Module de dons sur le site
Bref, Emmanuel Macron est bien en quête de fonds, officiellement pour « la grande marche » qu’il a décidé d’organiser jusqu’à la fin de l’été, pour des locations de salles ou l’organisation de réunions publiques. La campagne pour les législatives 2017, au minimum, est dans toutes les têtes, et l’ombre de la présidentielle flotte au-dessus du mouvement – même si Macron a démenti les informations de Mediapart selon qui il se déclarerait dès le 10 juin. Il dément aussi formellement une autre information qui a circulé selon laquelle il aurait déjà récolté 12 millions d’euros, qualifiant cette somme de « fantaisiste », chaque donateur ne pouvant donner « que » 7 500 euros au mouvement comme la loi le prévoit.
Pour accélérer la récolte, plusieurs dîners en présence d’Emmanuel Macron pourraient avoir lieu rapidement.
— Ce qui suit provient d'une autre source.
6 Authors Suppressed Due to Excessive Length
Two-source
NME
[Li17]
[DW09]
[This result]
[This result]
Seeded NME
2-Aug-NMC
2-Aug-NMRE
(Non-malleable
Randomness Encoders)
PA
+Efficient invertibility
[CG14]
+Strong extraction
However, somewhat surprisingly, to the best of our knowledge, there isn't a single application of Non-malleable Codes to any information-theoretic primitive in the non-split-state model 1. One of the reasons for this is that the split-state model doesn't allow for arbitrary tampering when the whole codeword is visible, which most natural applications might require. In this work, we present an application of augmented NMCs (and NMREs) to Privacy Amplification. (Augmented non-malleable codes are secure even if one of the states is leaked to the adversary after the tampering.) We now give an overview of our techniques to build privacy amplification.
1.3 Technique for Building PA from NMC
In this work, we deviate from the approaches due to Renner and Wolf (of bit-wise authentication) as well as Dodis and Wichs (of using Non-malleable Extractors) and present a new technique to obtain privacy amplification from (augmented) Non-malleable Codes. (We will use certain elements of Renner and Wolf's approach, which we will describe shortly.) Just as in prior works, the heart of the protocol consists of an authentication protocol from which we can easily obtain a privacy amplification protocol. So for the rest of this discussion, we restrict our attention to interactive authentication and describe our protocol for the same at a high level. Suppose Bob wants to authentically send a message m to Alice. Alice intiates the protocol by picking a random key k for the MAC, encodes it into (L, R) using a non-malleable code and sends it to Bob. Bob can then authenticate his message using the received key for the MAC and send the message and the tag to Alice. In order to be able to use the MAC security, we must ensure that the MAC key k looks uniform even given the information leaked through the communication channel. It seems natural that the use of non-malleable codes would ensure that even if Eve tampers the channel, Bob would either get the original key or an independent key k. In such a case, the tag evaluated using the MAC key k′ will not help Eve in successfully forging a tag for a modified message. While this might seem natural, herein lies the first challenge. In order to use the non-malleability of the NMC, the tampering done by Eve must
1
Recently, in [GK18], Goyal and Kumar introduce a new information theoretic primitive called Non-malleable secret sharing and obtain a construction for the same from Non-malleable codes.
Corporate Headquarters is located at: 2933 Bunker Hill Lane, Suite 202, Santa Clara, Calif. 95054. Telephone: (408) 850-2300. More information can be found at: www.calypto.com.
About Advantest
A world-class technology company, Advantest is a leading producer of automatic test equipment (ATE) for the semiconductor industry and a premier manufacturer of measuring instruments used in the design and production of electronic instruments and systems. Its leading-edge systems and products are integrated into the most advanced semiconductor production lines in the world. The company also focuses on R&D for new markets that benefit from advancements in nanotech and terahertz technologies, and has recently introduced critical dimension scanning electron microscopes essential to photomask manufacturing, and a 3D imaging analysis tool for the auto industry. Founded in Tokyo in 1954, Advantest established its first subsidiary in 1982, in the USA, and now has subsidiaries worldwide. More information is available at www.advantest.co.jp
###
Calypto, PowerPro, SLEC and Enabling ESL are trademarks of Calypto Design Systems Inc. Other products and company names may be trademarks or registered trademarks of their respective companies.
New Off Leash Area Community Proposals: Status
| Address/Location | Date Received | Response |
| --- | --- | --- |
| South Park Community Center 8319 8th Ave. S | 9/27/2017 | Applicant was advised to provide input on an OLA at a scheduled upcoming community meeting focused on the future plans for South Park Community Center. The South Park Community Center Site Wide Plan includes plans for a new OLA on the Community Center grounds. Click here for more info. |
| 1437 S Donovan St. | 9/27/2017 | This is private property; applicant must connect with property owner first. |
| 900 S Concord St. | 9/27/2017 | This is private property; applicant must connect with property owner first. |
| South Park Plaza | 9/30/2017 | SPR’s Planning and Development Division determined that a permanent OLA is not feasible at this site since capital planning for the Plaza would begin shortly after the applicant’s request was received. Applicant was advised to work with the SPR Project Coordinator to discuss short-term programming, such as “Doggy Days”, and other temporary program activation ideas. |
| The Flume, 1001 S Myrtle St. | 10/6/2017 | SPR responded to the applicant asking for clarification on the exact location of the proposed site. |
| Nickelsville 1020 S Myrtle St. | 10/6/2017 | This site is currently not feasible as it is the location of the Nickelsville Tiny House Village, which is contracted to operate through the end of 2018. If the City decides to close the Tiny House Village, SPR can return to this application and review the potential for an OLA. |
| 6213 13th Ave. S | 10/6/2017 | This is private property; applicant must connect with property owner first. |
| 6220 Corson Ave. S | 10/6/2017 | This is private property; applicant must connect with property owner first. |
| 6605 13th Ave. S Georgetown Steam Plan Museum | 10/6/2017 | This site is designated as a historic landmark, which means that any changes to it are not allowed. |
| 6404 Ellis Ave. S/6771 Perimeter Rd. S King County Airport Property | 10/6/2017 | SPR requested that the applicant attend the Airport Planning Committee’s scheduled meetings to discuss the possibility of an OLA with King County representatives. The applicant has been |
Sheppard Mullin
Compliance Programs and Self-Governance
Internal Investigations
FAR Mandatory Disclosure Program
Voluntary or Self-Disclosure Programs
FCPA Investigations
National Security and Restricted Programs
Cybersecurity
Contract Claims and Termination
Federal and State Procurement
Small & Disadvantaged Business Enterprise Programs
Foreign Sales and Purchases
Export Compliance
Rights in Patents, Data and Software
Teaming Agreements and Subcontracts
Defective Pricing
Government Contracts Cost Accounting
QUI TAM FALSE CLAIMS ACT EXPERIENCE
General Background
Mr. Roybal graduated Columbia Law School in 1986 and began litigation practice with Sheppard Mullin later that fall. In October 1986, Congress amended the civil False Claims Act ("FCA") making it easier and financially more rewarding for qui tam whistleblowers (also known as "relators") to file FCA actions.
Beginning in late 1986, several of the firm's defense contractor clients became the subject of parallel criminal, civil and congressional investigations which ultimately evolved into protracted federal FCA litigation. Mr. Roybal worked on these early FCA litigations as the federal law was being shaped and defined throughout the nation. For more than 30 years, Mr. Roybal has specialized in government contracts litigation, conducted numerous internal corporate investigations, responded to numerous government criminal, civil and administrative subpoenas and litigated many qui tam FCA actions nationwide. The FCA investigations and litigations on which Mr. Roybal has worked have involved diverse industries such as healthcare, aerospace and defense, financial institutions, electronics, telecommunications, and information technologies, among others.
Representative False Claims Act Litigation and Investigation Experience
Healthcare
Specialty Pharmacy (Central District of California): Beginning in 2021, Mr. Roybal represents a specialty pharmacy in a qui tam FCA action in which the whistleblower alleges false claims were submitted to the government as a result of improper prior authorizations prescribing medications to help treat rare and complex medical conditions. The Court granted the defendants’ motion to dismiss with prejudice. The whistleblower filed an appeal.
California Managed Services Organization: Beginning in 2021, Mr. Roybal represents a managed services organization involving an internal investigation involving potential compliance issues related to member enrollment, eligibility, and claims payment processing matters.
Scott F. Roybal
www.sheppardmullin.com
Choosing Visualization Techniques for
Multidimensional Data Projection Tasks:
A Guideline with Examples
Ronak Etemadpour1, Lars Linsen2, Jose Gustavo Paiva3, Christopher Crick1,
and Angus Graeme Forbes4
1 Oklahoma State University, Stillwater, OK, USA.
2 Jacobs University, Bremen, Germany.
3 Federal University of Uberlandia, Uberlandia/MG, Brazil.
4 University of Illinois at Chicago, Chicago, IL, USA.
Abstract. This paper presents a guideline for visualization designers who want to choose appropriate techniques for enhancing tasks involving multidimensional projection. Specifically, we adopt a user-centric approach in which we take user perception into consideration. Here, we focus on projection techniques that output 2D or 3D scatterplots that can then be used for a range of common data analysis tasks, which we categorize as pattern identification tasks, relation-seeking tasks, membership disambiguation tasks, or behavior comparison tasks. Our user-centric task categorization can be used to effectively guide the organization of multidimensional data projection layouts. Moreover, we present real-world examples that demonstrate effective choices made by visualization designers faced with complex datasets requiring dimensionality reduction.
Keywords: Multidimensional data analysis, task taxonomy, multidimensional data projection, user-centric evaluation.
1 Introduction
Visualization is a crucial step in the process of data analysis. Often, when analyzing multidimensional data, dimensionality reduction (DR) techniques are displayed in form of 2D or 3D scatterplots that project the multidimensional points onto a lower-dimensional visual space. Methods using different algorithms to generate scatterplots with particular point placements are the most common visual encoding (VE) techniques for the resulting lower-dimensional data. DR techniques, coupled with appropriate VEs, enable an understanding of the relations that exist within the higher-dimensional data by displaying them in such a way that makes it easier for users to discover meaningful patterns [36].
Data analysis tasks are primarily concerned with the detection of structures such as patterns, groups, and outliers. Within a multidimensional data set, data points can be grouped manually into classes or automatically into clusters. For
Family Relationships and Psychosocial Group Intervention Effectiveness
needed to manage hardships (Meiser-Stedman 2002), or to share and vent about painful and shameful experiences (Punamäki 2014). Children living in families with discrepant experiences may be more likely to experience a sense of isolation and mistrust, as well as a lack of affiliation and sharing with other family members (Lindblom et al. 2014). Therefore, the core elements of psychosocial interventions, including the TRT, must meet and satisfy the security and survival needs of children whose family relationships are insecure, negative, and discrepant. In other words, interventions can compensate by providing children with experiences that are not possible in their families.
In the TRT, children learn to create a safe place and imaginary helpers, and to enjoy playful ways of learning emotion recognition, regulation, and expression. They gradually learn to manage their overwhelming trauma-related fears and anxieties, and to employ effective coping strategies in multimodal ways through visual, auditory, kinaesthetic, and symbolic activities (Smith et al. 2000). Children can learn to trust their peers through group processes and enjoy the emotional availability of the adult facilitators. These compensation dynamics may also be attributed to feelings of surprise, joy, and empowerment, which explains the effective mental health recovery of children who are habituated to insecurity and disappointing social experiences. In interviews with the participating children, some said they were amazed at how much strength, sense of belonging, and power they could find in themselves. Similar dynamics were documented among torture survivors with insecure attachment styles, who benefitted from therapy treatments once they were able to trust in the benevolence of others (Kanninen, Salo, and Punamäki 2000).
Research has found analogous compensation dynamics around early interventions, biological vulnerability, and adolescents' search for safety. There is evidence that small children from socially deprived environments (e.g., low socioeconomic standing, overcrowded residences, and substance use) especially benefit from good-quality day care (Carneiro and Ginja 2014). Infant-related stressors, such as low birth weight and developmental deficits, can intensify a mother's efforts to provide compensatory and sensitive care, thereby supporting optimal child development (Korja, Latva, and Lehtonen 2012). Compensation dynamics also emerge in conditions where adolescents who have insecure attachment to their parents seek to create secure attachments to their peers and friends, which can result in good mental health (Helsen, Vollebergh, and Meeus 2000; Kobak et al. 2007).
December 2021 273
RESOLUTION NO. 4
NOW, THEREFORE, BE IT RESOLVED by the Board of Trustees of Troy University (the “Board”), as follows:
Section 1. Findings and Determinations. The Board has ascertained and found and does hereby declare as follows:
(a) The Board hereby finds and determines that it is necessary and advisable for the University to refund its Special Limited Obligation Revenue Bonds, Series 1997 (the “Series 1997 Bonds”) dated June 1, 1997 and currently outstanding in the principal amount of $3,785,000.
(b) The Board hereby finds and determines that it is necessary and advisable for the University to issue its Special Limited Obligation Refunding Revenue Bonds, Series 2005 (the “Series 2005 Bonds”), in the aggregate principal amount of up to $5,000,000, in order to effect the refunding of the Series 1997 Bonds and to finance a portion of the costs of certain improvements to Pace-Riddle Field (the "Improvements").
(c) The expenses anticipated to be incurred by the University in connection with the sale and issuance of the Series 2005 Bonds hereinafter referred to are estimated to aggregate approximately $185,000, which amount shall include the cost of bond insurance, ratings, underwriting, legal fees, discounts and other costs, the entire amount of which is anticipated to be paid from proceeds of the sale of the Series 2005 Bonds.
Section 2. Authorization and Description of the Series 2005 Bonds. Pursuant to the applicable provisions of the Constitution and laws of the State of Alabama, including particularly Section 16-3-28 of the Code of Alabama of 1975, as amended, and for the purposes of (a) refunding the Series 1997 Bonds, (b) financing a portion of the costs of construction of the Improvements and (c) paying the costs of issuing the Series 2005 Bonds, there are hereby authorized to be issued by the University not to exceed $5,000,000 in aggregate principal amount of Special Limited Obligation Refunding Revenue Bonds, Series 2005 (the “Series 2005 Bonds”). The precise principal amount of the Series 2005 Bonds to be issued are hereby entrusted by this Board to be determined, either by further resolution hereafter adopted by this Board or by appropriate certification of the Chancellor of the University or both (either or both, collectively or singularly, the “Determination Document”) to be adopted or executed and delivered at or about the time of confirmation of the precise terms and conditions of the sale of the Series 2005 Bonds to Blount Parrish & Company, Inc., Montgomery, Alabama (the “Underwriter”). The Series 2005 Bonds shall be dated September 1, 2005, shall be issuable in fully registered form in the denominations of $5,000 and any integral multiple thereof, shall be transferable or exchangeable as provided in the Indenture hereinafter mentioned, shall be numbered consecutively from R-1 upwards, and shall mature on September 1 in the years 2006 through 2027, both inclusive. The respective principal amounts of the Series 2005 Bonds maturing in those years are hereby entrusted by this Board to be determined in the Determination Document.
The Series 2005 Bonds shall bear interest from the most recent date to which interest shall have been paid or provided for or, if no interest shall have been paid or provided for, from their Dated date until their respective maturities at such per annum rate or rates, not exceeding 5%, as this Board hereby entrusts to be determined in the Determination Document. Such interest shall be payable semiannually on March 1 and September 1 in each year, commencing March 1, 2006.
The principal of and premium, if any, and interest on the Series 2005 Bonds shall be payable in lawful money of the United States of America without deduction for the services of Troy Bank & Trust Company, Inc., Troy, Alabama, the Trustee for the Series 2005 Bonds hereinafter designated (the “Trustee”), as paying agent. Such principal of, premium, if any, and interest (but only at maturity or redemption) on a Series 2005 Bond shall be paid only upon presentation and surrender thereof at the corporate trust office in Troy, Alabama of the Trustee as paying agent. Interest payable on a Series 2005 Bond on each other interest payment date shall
Un mail circule depuis quelques jours entre investisseurs potentiels annonçant deux dates de soirée, les mercredis 1er et 8 juin. Les hôtes vont jusqu’à préciser : « Nous faisons le pari de déverrouiller ce système, suivant lequel la politique serait une affaire de professionnels assermentés : un entre-soi nauséabond. Mais pour y arriver, nous avons un besoin très concret de financements. Pour vous donner un ordre de grandeur : il faut 18 millions d’euros pour financer une campagne présidentielle en France. »
Par ailleurs, selon nos informations, un module de dons sera mis en place sur le site internet d’En marche ! dès la semaine prochaine. N’importe qui pourra alors contribuer.
« Si j’ai lancé En marche !, c’est pour y aller »
Tout ça pour quoi ? Lorsqu’un invité londonien a demandé le 14 avril à Emmanuel Macron de « lever l’ambiguïté sur [ses] ambitions », s’il avait l’intention d’« aller au bout » et de se présenter à une présidentielle, l’avertissant : « On veut bien vous financer, mais c’est pas pour aller faire la campagne de Hollande ensuite », Macron a livré cette réponse : « À droite comme à gauche, les partis créent des candidats qui ne sont que la synthèse de gens qui pensent différemment entre eux. Moi, si j’ai lancé En marche !, c’est pour y aller, et y aller maintenant. »
Un de ses amis raconte la suite : « Emmanuel a dit qu’il sentait bien qu’il dérangeait dans le petit monde classique des politiques où tout le monde lui laisse entendre qu’il est sans doute brillant, mais qu’il faut qu’il prenne son ticket pour la file d’attente, aille se faire élire quelque part et revienne dans dix ans. » Ce n’est manifestement pas du tout l’intention du ministre.